According to Poker Players Alliance Vice President of Player Relations Rich TheEngineerMuny, the latest draft of a proposed online poker bill from Senate Majority Leader Harry Reid (pictured) and UIGEA proponent Jon Kyl is void of language that penalized players for placating unauthorized poker sites. Talk about the billor read its text. The latter is courtesy of QuadJacks.

The bill is called the Internet Gambling Prohibition, Poker Consumer Protection, and Strengthening UIGEA Act and, according to attorney Ian Imrich, punishes rooms that took real money play from Americans following the UIGEA’s passage in 2006.

Imrich wrote in an analysis published on Friday, “The draft language specifically would prohibit [post-UIGEA real money poker sites] from being licensed for five years after enactment unless that party could persuade a regulator that such a business had not ever violated either U.S. Federal or state gambling laws.”

Muny called the half-decade ban on post-UIGEA sites a “penalty box” and Tweeted, “The bill mandates a 5-yr penalty box for sites offering poker after UIGEA that cannot prove zero violations of fed or state law.”

Imrich spoke on the financial components of the bill, saying that it “imposes what effectively amounts to a 16% Gross Gaming Revenue tax on i-poker site operators.” Muny added that if the bill were to pass, presumably during the lame duck session after the elections, the soonest we’d see legalized online poker in the United States is 16 months later.

The bill calls for the prohibition of “internet gambling involving house-banked games or sports betting,” while at the same time only allowing online poker in states and on tribal lands that elect to opt in. The bill also reinforces the fact that online lotteries should be limited to ticket sales and not offer house-backed or casino games.

A 10-year prison term is imposed for anyone who operates an illegal gambling site in violation of the draft bill, whose wrath expressly exempts companies located outside of the United States whose customer bases are also wholly located outside of the United States. The Department of Commerce’s new Office of Online Poker Oversight would be the regulatory body charged with enforcing the measure.

Up to three states or Indian Tribes dubbed “Experienced Qualified Bodies” will serve as benchmarks for other states and tribes interested in pursuing online poker. One of these will presumably be Nevada, which is already on the cusp of offering legal intrastate online poker.

The act calls for a variety of safeguards, including preventing underage gambling, blocking players outside an accepted jurisdiction, reporting of customer tax liabilities, prevention of financial crimes, deterrence of compulsive gambling, and ensuring “honest games.”

Also included is a mandate to segregate player funds, a hot topic in the industry after Full Tilt’s failure to do so led to American and rest-of-world players being separated from their bankrolls. The draft calls for “appropriate safeguards to ensure player funds are held in accounts segregated from the funds of licensees and are otherwise protected from corporate insolvency, financial risk, or criminal or civil actions against the licensee.”

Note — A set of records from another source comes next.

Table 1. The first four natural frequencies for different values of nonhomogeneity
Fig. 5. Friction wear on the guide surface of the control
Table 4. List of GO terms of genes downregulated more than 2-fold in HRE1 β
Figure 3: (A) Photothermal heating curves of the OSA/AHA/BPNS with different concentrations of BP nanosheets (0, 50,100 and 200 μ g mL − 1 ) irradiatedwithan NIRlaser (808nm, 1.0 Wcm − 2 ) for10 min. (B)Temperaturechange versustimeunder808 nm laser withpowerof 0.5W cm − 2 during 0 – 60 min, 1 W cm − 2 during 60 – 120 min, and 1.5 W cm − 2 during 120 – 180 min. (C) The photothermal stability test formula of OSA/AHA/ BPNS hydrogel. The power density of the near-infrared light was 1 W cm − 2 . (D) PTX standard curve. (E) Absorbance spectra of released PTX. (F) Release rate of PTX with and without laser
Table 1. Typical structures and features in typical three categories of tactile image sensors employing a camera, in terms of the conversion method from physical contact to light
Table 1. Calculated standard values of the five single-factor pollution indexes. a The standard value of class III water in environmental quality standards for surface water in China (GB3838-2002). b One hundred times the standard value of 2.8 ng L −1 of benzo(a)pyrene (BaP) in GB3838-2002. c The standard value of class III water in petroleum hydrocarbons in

According to Muny, Kyl, who championed the UIGEA’s passage six years ago, is behind an online poker bill because he is “concerned about an explosion of state-backed online casino gaming. He’s willing to compromise on poker to toughen the UIGEA.”

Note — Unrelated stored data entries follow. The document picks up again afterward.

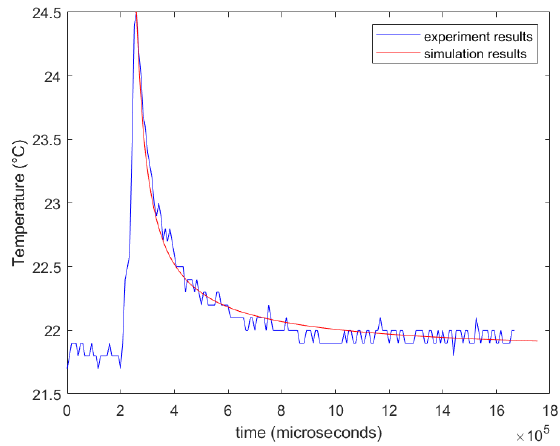
Figure 11. The Δ T images of the CFRP specimen after the impact with a steel ball (experiments vs. simulations).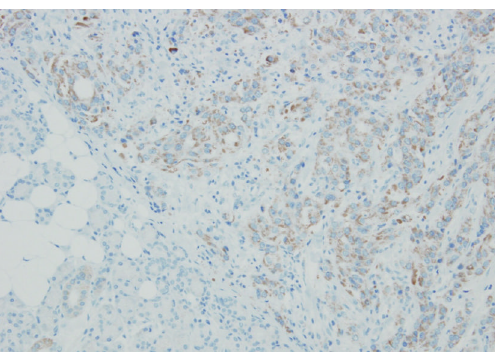
Figure 5: Hematoxylin-eosin staining showing a tumor with exten- sive cytoplasm containing eosinophilic granules in an irregular papillary ring structure. Infiltration of the surrounding salivary gland tissue was also observed. No infiltration of lymph ducts, blood vessels,ornerveperipherieswasevident,andmarginswerenegative.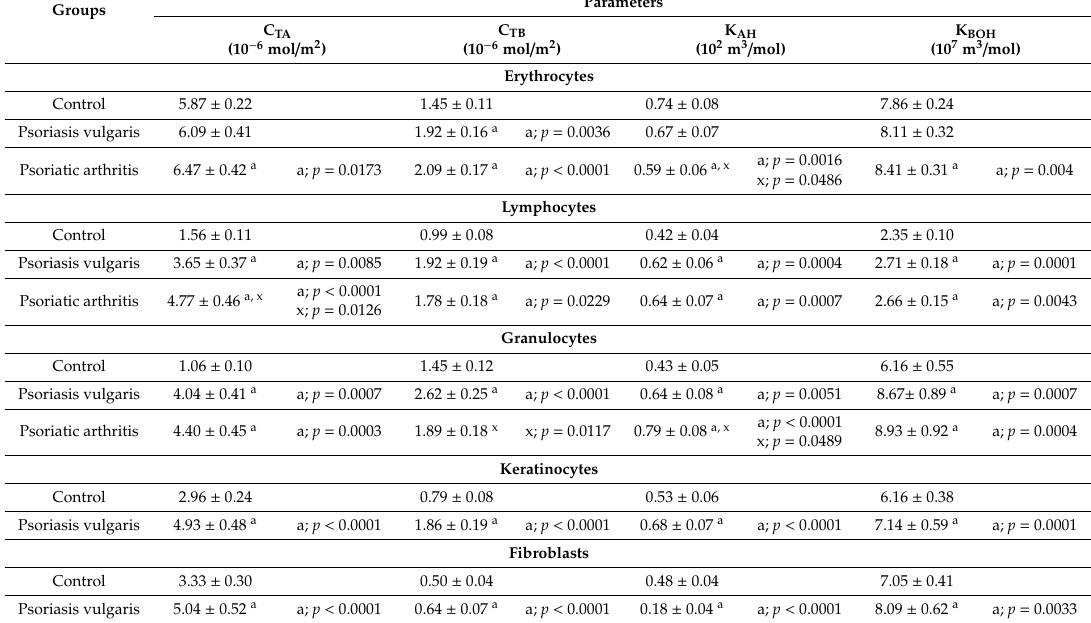
Table 3. The value of total concentrations of negatively (C TA ) and positively (C TB ) charged groups and their association constants with H + (K AH ), and OH - (K BOH ) ions of blood cells (erythrocytes, lymphocytes and granulocytes) as well as skin cells (keratinocytes and fibroblasts) of patients with psoriasis vulgaris ( n = 16) and psoriatic arthritis ( n = 8) as well as healthy subjects ( n = 8).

Muny gave his take on the draft bill on Facebook, saying, “I think it will be great for U.S. players. The current sites can’t last forever… IMO this gives us the strong foundation we’ll need going forward.”

Whether the bill will receive any attention after the elections remains to be seen. It first must be finalized and formally introduced. Then, it becomes a matter of whether it would pass as a standalone bill or, like the UIGEA, be attached to an unrelated piece of legislation.